Dr. Bridge received his Ph.D. in psychiatric epidemiology in 2001 from the University of Pittsburgh Graduate School Of Public Health. He is currently Associate Professor of Pediatrics at The Ohio State University College of Medicine.
Dr. Szanto received her medical degree from Semmelweis Medical University (Budapest) in 1980. She is currently Associate Professor of Psychiatry at the Western Psychiatric Institute and Clinic of the University of Pittsburgh School of Medicine.

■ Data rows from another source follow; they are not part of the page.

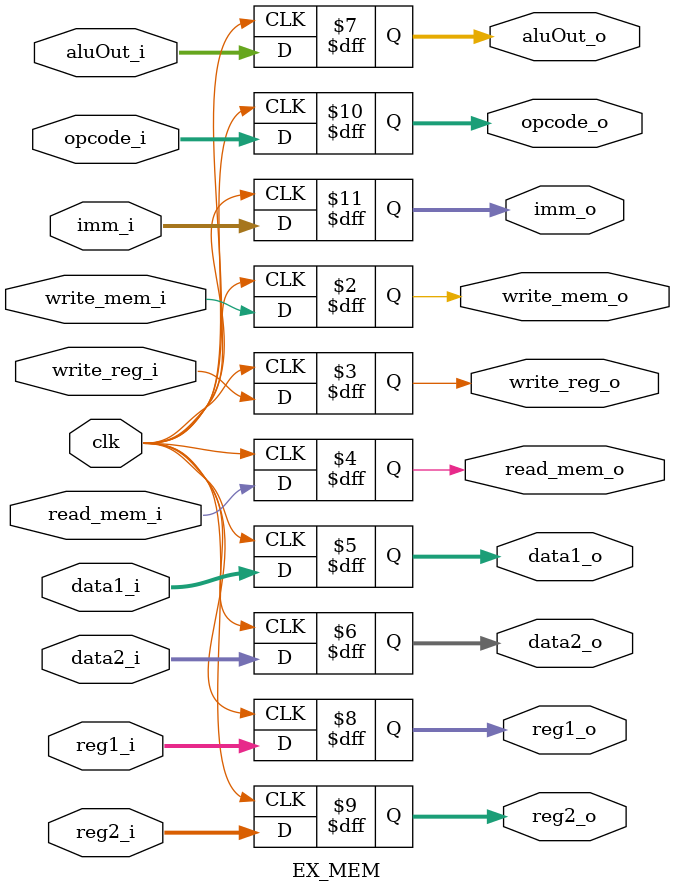
<source format=sv>
module EX_MEM(
	input clk,
	
	//Inputs from control via ID_EX
	input write_mem_i,
	input write_reg_i,
	input read_mem_i,
	
	//Inputs from regfile via ID_EX
	input [7:0] data1_i,
	input [7:0] data2_i,
	
	//Input from ALU
	input [7:0] aluOut_i,
	
	//Inputs from instr_rom via ID_EX via IF_ID
	input [2:0] reg1_i,
	input [2:0] reg2_i,
	input [3:0] opcode_i,
	input [2:0] imm_i,
	
	output wire write_mem_o,
	output wire write_reg_o,
	output wire read_mem_o,
	output wire [7:0] data1_o,
	output wire [7:0] data2_o,
	output wire [7:0] aluOut_o,
	output wire [2:0] reg1_o,
	output wire [2:0] reg2_o,
	output wire [3:0] opcode_o,
	output wire [2:0] imm_o
);

always_ff @ (posedge clk) begin
	write_mem_o <= write_mem_i;
	write_reg_o <= write_reg_i;
	read_mem_o <= read_mem_i;
	data1_o <= data1_i;
	data2_o <= data2_i;
	aluOut_o <= aluOut_i;
	reg1_o <= reg1_i;
	reg2_o <= reg2_i;
	opcode_o <= opcode_i;
	imm_o <= imm_i;
end

endmodule
</source>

Grant Categories: Neurobiological studies, brain functioning studies
Abstract: While there are many contributors to suicide, neurocognitive processes and the way people think and make decisions play a central role by distorting the manner in which information is processed, blocking access to adaptive behavior and undermining the individual’s capacity to deal with stressful life events. This study will attempt to identify those neurocognitive deficits that are affected by developmental changes over time and those that are constant across the life span. The investigators also evaluate the unique contribution of neurocognitive deficits over and above other clinical risk factors in people who have made suicide attempts. Past research indicates that vulnerability to suicidal behavior is influenced by multiple, possibly overlapping, levels of neurocognitive dysfunction. Deficits in basic information processing and higher order executive processes that affect behavioral control, as well as psychological content are suggested to contribute to suicidal behavior. To examine individuals across the age spectrum and control for possible confounders, the researchers will comprehensively assess neurocognitive function, suicidal behavior, psychopathology, personality traits, potential factors that can affect decision-making, physical status, and medication exposure. Participants will be 120 individuals with depression and a suicide attempt in the past year, 120 individuals depression and without a suicide attempt, and 96 non-psychiatric individuals. The study will operate at three sites, with ages ranging from 16-80. This is the first study to utilize multiple empirically-validated measures of neurocognitive functioning in a single assessment battery for the purpose of finding the most efficient set of classifiers of past suicide attempt status, and also incorporates a developmental focus to investigate the possibility that different neurocognitive deficits may play a different role at different points in the life span.
Impact: In addition to informing the development of brief screening measures of risk for suicidal behavior that are developmentally sensitive, if that proves to be needed, markers for genetic and neurobiological studies, as well as targets for therapeutic interventions based on these neurocognitive deficits may be identified.